Varun Kapoor, IPS
Additional Director General of Police, Narcotics and PRTS, Indore
Automatic Teller Machines better known as ATM’s are everywhere! They are in street corners to stores and restaurants. They are in malls, offices, airports, railway stations, bus stands and amusement parks – just about everywhere imaginable. They are one of the biggest revolutions as far as money dispensing to customers is concerned. They are responsible for “plastic money” becoming so popular and widely used today. But are they really safe to use? Probably not, with all the different forms of ATM related frauds that are taking place in large numbers today. Extreme caution and care should be taken by the individual customer as he uses such cards and withdraws hard earned money from installed machines.
Till recently it was thought that the most prevalent form of ATM fraud was – Skimming. That was by mounting a card reader equipped with a tiny video camera on the slot of an ATM machine and with the help of this skimmer, skimming the unsuspecting victims card details and PIN number. Armed with these details a cloned card was prepared and then money withdrawn from the victims account using the clone and the recorded PIN number.
This was bad enough and the customers of ATM’s were slowly coming to know how this fraud worked and the safety precautions to be taken to prevent them becoming victims. In addition banks were also switching from the magnetic strip based ATM cards to the chip embedded cards – where such skimmers could not copy security information of the individual chip based card. Security was being enhanced and citizens were being better protected.
But when do criminals and especially cyber criminals give up – probably never! They come up with new techniques and procedures to commit their crimes with ease, almost on a daily basis.

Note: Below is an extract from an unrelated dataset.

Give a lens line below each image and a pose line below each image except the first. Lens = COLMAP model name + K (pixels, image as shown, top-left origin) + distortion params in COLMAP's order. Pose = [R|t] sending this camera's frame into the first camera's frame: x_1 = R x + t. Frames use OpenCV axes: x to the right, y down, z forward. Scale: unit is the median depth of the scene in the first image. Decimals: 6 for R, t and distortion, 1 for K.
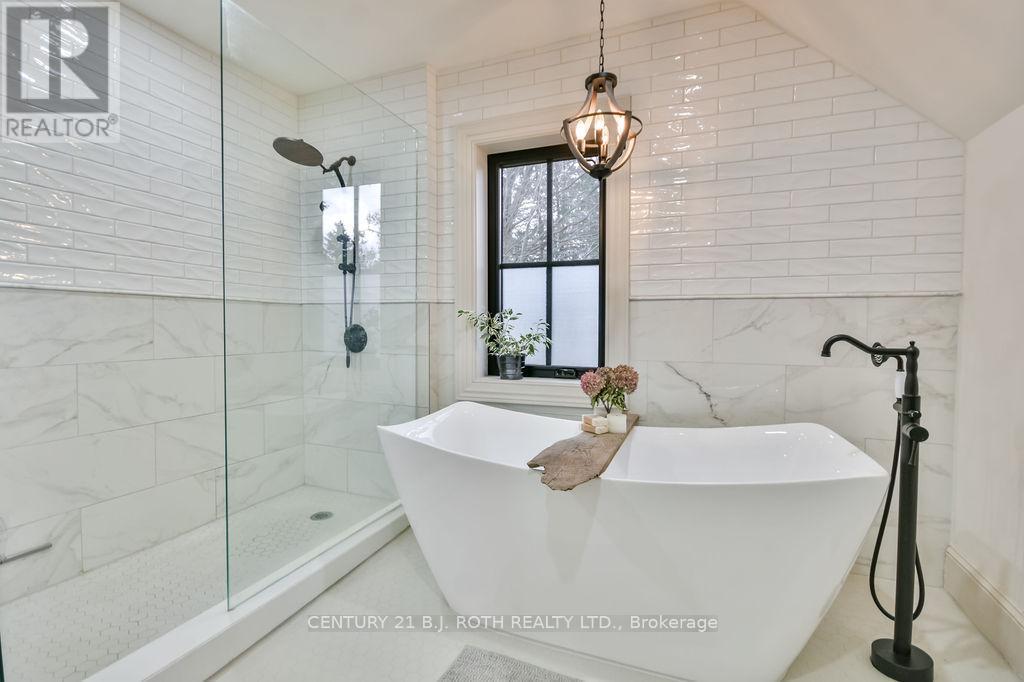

This is what has happened in the field of ATM based crimes too. As if skimming was not bad enough – these rouge elements operating in the cyber space have come up with an ATM router based cyber crime. In this instead of targeting an individual customers and stealing their information – bulk information theft of multiple customers has been carried out. This has been done by targeting the router of the ATM machines. This heinous crime occurred in the months of July – October 2016.
In this crime the router between a number of ATM’s was infected with a malware. This malware originated in China and money was withdrawn in USA as well as China. It affected the routers and hence card details and PIN numbers of 19 banks in India which included State Bank of India, HDFC Bank, ICICI Bank, Yes Bank etc. It is believed that the malware first appeared in a Yes Bank router maintained by Hitachi Payment Services and then spread to other banks and their routers.
The modus operandi was very simple. The malware that infected the routers between ATM machines stole security data of customers who used the machines linked with the infected routers. In simple language the cheat was thus – when the customer inserts his/her card in the machine the security details of the card from the magnetic strip or chip is read by it and the information is collected. The entered PIN number is also recorded. These two details then pass through the router to the bank’s server. In the server the details are verified and the “go ahead” signal is received at the ATM machine and the desired amount of cash is dispensed to the customer using the machine. This information collection, transmission, verification and confirmation process takes just fraction of a second. In this fraud the router which had the malware stored the card security data and the PIN number of all the customers who used that router. This entire information was then transmitted to the hacker who had inserted the malware. As a result the hacker was able to clone the card of each customer and having the PIN too, he or his group could withdraw large sums of money from each customer’s account.
In this way the ATM Router fraud compromised the card details of 32 Lakh innocent customers and the quantum of money withdrawn was to the tune of a whopping 1.03 Crores. Though the damage in terms of money lost was not very worrying – what was worrying was the scale of this data theft or compromise.
Also irksome was the ease with which this crime was committed. The banks, though slow to respond in the beginning, blocked the compromised cards and even replaced many such cards free of cost. But the damage was done and user confidence was badly hit.
A kind of fear psychosis did develop for a length of time. In this case making individual customers aware of the security precautions to be followed for safe use of ATM machines was not going to work. That was because instead of the customers this time the banks and their equipments and procedures were to be blamed for this leak and consequent crime. The banks definitely will have to improve their security infrastructure to prevent such smart and easily carried out breaches in the future – and banks are already doing it I am sure. But what the customers need to do is set up a security regimen of their own to prevent theft of their hard earned money too. One thing they can do is to regularly change (at least once in three months, though it is preferable every month) their PIN. That way any data leakage will not hit them hard as they would have changed their PIN and the hacker would not be able to withdraw money from a remote location as the cloned card details will not match the changed PIN. The key will not fit the lock and the consumer will be protected – this time again by HIS/HER OWN SMARTNESS.